TRECHO DO DOCUMENTO -
------------------------------------
Buenos Aires – A Justiça Federal argentina descobriu um acordo de 5 milhões de dólares que escancara o escândalo de corrupção de Milei. O presidente, representante do neofascismo na Argentina, está diretamente ligado à fraude da criptomoeda $Libra. A prova mais contundente do caso foi encontrada durante a perícia no celular do articulador financeiro Mauricio Novelli, desmentindo a versão oficial de que o mandatário não tinha envolvimento com os bastidores do negócio.
O documento, datado de 11 de fevereiro de 2025 — três dias antes do lançamento do token —, detalha um esquema de pagamentos em três parcelas. O acerto previa US$ 1,5 milhão de adiantamento, mais US$ 1,5 milhão para que o líder extremista anunciasse no X (antigo Twitter) o criador da moeda, Hayden Davis, como seu conselheiro.
Os US$ 2 milhões restantes estavam condicionados à assinatura presencial de um contrato de assessoria envolvendo o presidente e sua irmã, a secretária-geral da Presidência, Karina Milei.
Cerco se fecha contra o núcleo duro
Além do acordo milionário, a Diretoria de Apoio Tecnológico à Investigação Penal (DATIP) identificou 39 ligações telefônicas entre Novelli e o círculo de confiança do presidente durante os dias críticos do colapso da moeda.
------------------------------------
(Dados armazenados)
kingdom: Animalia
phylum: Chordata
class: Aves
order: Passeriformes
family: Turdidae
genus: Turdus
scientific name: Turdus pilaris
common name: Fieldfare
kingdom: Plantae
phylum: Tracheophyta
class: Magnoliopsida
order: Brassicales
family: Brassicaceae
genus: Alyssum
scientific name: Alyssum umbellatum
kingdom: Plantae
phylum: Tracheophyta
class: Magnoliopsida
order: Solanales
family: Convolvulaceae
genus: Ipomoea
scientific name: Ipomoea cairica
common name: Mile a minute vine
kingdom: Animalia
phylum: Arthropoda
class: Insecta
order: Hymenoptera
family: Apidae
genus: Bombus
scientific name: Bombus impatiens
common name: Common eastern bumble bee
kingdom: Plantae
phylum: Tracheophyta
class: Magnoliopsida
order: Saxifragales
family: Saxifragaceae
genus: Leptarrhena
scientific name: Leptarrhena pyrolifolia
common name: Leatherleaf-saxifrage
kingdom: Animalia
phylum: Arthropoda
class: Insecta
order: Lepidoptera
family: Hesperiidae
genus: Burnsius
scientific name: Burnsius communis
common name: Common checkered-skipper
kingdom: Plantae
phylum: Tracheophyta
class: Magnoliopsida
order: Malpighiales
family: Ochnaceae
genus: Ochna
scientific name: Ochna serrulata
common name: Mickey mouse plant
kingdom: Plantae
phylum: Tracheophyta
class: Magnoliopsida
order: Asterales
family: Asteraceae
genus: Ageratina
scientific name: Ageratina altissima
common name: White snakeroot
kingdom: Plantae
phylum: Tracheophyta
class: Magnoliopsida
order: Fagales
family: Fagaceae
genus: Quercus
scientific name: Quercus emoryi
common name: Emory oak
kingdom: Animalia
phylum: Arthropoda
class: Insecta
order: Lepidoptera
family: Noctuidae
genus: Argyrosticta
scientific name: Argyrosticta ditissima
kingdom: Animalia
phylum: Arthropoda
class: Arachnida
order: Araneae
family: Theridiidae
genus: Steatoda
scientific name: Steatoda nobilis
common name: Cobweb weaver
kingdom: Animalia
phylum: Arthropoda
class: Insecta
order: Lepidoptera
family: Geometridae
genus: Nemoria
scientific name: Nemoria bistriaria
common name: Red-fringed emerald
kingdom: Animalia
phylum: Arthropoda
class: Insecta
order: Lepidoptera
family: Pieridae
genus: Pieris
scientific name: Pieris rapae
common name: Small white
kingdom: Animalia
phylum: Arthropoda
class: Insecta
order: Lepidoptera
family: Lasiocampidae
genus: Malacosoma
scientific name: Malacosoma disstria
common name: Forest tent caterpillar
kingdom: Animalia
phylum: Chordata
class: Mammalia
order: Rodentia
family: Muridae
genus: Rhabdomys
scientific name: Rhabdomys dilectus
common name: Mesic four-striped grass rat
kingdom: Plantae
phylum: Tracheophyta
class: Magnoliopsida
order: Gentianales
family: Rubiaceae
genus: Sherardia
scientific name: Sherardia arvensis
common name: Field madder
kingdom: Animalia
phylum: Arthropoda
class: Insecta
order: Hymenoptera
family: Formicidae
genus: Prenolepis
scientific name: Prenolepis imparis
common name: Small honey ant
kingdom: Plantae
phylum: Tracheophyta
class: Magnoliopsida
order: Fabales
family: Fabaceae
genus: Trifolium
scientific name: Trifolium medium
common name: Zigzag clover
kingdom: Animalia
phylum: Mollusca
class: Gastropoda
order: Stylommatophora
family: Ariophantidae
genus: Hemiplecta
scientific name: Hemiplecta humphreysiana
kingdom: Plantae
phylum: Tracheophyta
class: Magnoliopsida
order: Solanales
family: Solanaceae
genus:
------------------------------------
SOBRE A TAREFA -
Reproduza, sem alterações, a parte da reportagem sobre o caso $Libra que começa em "O documento, datado" e termina em "Presidência, Karina Milei.".

RESULTADO DA TAREFA -
O documento, datado de 11 de fevereiro de 2025 — três dias antes do lançamento do token —, detalha um esquema de pagamentos em três parcelas. O acerto previa US$ 1,5 milhão de adiantamento, mais US$ 1,5 milhão para que o líder extremista anunciasse no X (antigo Twitter) o criador da moeda, Hayden Davis, como seu conselheiro.
Os US$ 2 milhões restantes estavam condicionados à assinatura presencial de um contrato de assessoria envolvendo o presidente e sua irmã, a secretária-geral da Presidência, Karina Milei.